The CAP should boost the uptake of research and innovation by farmers and reinforce tools for the diffusion of knowledge. The CAP should also focus more on financing and adoption of new advanced technologies/practices and digitalisation by farmers and agri-food SMEs to help to provide safe and high-quality raw materials, increase productivity, address market resilience and reduce the environmental impact. The CAP should foster product innovation as well as take into account and protect traditional foods that are a key asset for Europe.
The industry should be seen as a central part of the multi-actor approach favoured by the European Innovation Partnership ‘Agricultural Productivity and Sustainability’ (EIP-AGRI), and its focus groups should also cover food processing. There should also be better alignment between EU research policy (currently Horizon 2020) and the objectives of the CAP.
ii) Development of rural areas
It is essential to complement private investment with public investment in infrastructure and services via the European structural and investment funds that secure
efficient storage and logistics around raw materials, to reduce waste and improve quality conservation;
digitalisation and connectivity, to allow farmers to access to and make use of real-time information, for instance to consult market/weather/consumer trends data to make better informed production decisions;
communications between the primary production, the businesses downstream and the consumers.
This would support the competitiveness of the supply chain but also benefit the wider rural economy and enhance its attractiveness.
Besides, CAP measures targeted to young new entrants in agriculture have the potential to retain rural populations, promote growth and jobs in rural areas and address the issue of an ageing farming population.
iii) Policy evaluation and monitoring
The Commission should present proposals once sufficient evidence is collected to run a sound analysis of the overall effects of the CAP, including an understanding of why the uptake of certain new measures (e.g. risk management, PO/IBOs) is proving slow.
iv) The EU budget
Finally, a truly common and ambitious Agricultural Policy will require a common budget with an adequate funding also after 2020.
For more information, please see FoodDrinkEurope report A competitive EU Food and Drink Industry for Growth and Jobs.
[ii] Extensive food supply chain, i.e. from input industry to food and drink services. Source: Eurostat, FoodDrinkEurope calculations.

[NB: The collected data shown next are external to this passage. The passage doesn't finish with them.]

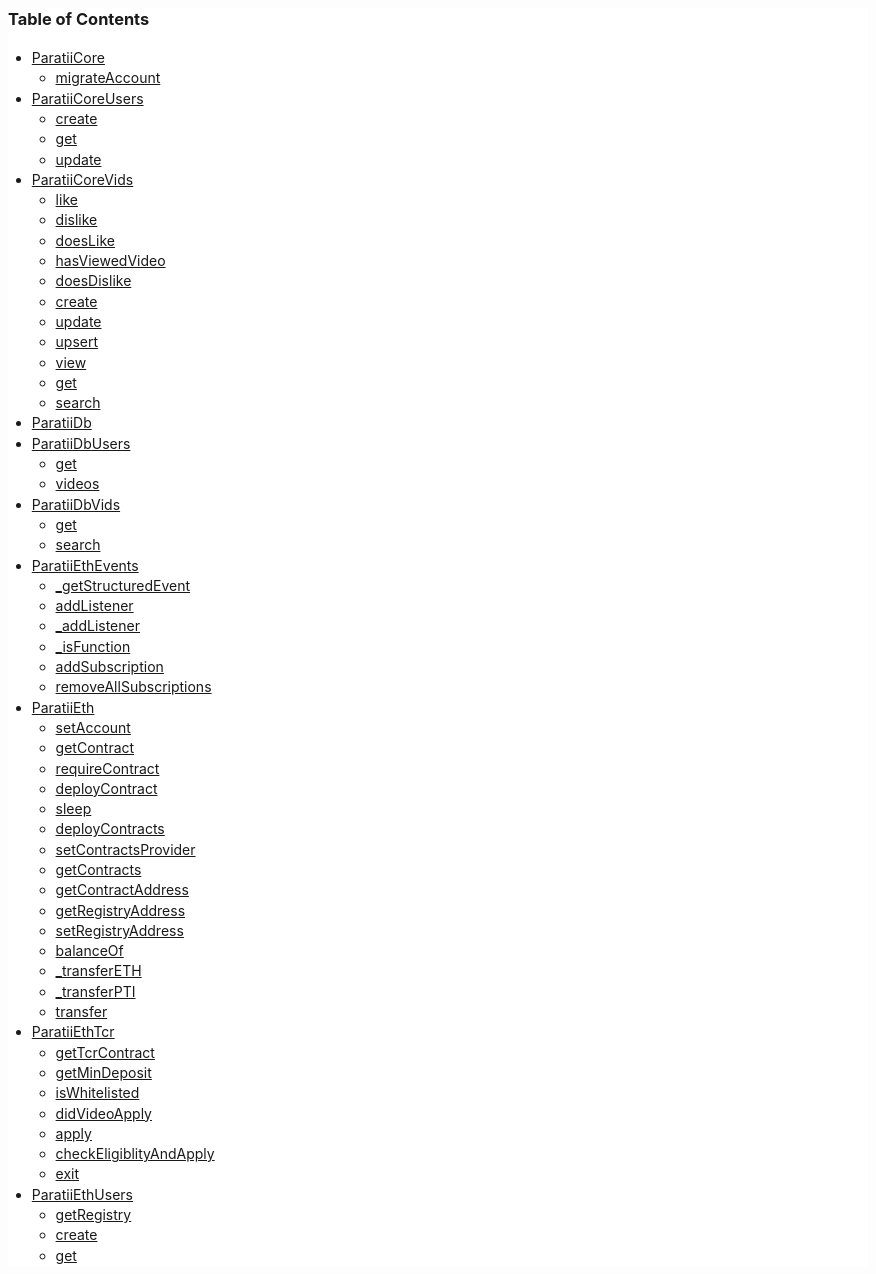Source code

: 

### Table of Contents

-   [ParatiiCore][1]
    -   [migrateAccount][2]
-   [ParatiiCoreUsers][3]
    -   [create][4]
    -   [get][5]
    -   [update][6]
-   [ParatiiCoreVids][7]
    -   [like][8]
    -   [dislike][9]
    -   [doesLike][10]
    -   [hasViewedVideo][11]
    -   [doesDislike][12]
    -   [create][13]
    -   [update][14]
    -   [upsert][15]
    -   [view][16]
    -   [get][17]
    -   [search][18]
-   [ParatiiDb][19]
-   [ParatiiDbUsers][20]
    -   [get][21]
    -   [videos][22]
-   [ParatiiDbVids][23]
    -   [get][24]
    -   [search][25]
-   [ParatiiEthEvents][26]
    -   [\_getStructuredEvent][27]
    -   [addListener][28]
    -   [\_addListener][29]
    -   [\_isFunction][30]
    -   [addSubscription][31]
    -   [removeAllSubscriptions][32]
-   [ParatiiEth][33]
    -   [setAccount][34]
    -   [getContract][35]
    -   [requireContract][36]
    -   [deployContract][37]
    -   [sleep][38]
    -   [deployContracts][39]
    -   [setContractsProvider][40]
    -   [getContracts][41]
    -   [getContractAddress][42]
    -   [getRegistryAddress][43]
    -   [setRegistryAddress][44]
    -   [balanceOf][45]
    -   [\_transferETH][46]
    -   [\_transferPTI][47]
    -   [transfer][48]
-   [ParatiiEthTcr][49]
    -   [getTcrContract][50]
    -   [getMinDeposit][51]
    -   [isWhitelisted][52]
    -   [didVideoApply][53]
    -   [apply][54]
    -   [checkEligiblityAndApply][55]
    -   [exit][56]
-   [ParatiiEthUsers][57]
    -   [getRegistry][58]
    -   [create][59]
    -   [get][60]

[1]: #paratiicore
[2]: #migrateaccount
[3]: #paratiicoreusers
[4]: #create
[5]: #get
[6]: #update
[7]: #paratiicorevids
[8]: #like
[9]: #dislike
[10]: #doeslike
[11]: #hasviewedvideo
[12]: #doesdislike
[13]: #create-1
[14]: #update-1
[15]: #upsert
[16]: #view
[17]: #get-1
[18]: #search
[19]: #paratiidb
[20]: #paratiidbusers
[21]: #get-2
[22]: #videos
[23]: #paratiidbvids
[24]: #get-3
[25]: #search-1
[26]: #paratiiethevents
[27]: #_getstructuredevent
[28]: #addlistener
[29]: #_addlistener
[30]: #_isfunction
[31]: #addsubscription
[32]: #removeallsubscriptions
[33]: #paratiieth
[34]: #setaccount
[35]: #getcontract
[36]: #requirecontract
[37]: #deploycontract
[38]: #sleep
[39]: #deploycontracts
[40]: #setcontractsprovider
[41]: #getcontracts
[42]: #getcontractaddress
[43]: #getregistryaddress
[44]: #setregistryaddress
[45]: #balanceof
[46]: #_transfereth
[47]: #_transferpti
[48]: #transfer
[49]: #paratiiethtcr
[50]: #gettcrcontract
[51]: #getmindeposit
[52]: #iswhitelisted
[53]: #didvideoapply
[54]: #apply
[55]: #checkeligiblityandapply
[56]: #exit
[57]: #paratiiethusers
[58]: #getregistry
[59]: #create-2
[60]: #get-4
[61]: #update-2
[62]: #delete
[63]: #paratiiethvids
[64]: #getvideoregistry
[65]: #getlikescontract
[66]: #getviewscontract
[67]: #makeid
[68]: #create-3
[69]: #get-5
[70]: #sendlike
[71]: #view-1
[72]: #userviewedvideo
[73]: #like-1
[74]: #dislike-1
[75]: #doeslike-1
[76]: #doesdislike-1
[77]: #update-3
[78]: #delete-1
[79]: #paratiiethvouchers
[80]: #getvoucherscontract
[81]: #create-4
[82]: #test
[83]: #createvouchers
[84]: #redeem
[85]: #patchwallet
[86]: #create-5
[87]: #isvalidmnemonic
[88]: #newmnemonic
[89]: #_decrypt
[90]: #paratiiipfs
[91]: #add
[92]: #get-6
[93]: #log
[94]: #warn
[95]: #error
[96]: #getipfsinstance
[97]: #addjson
[98]: #addandpinjson
[99]: #getjson
[100]: #start
[101]: #stop
[102]: #uploader
[103]: #ondrop
[104]: #xhrupload
[105]: #add-1
[106]: #html5filetopull
[107]: #fsfiletopull
[108]: #upload
[109]: #adddirectory
[110]: #transcode
[111]: #_transcoderresphander
[112]: #addandtranscode
[113]: #_signaltranscoder
[114]: #getmetadata
[115]: #pinfile
[116]: #_pinresponsehandler
[117]: #paratii
[118]: #setaccount-1
[119]: #setregistryaddress-1
[120]: #diagnose
[121]: #accountschema
[122]: https://developer.mozilla.org/docs/Web/JavaScript/Reference/Global_Objects/Object
[123]: https://developer.mozilla.org/docs/Web/JavaScript/Reference/Global_Objects/Promise
[124]: https://developer.mozilla.org/docs/Web/JavaScript/Reference/Global_Objects/String
[125]: https://developer.mozilla.org/docs/Web/JavaScript/Reference/Global_Objects/Boolean
[126]: https://developer.mozilla.org/docs/Web/JavaScript/Reference/Statements/function
[127]: https://developer.mozilla.org/docs/Web/JavaScript/Reference/Global_Objects/Number
[128]: https://developer.mozilla.org/docs/Web/JavaScript/Reference/Global_Objects/Array
[129]: https://github.com/Paratii-Video/paratii-lib/blob/master/docs/paratii-ipfs.md#ipfsuploadertranscodefilehash-options
[130]: #accountschema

[iii] Source: Eurostat (Comext), 2015 data.
[iv] Also in other policy areas, FoodDrinkEurope is strongly concerned with any attempts of renationalisation, such as the measures on mandatory origin labelling recently introduced in some Member States.
[v] Share of direct payments and total subsidies in agricultural factor income (EU-27, 2010-14 average). Source: European Commission, DG Agriculture and Rural Development.
[vi] Value added at factor costs of agriculture, food and drink industry and distribution sectors (wholesale of agricultural raw materials and live animals; wholesale of food, beverages and tobacco; retail sale in non-specialised stores with food, beverages or tobacco predominating and retail sale of food, beverages and tobacco in specialised stores). Source: Eurostat, FoodDrinkEurope calculations.
[vii] For more information, please see FoodDrinkEurope input to the Agricultural Market Task Force.
[viii] In 2015, extra-EU exports of food and drink products amounted to €98.1 billion and extra-EU imports to €72.9 billion, resulting in a positive trade balance of €25.2 billion. Food and drink industry is defined by NACE rev.2 nomenclature, codes C10 (manufacture of food) and C11 (manufacture of drinks). Source: FoodDrinkEurope Data & Trends 2016.
[ix] Both existing (e.g. EU Food Law, cross compliance, 2020 EU climate and energy targets) and future ones (e.g. 2030 EU climate and energy targets).
[x] Namely, the Emission Trading Scheme, the Effort Sharing and the Land Use, Land Use Change and Forestry.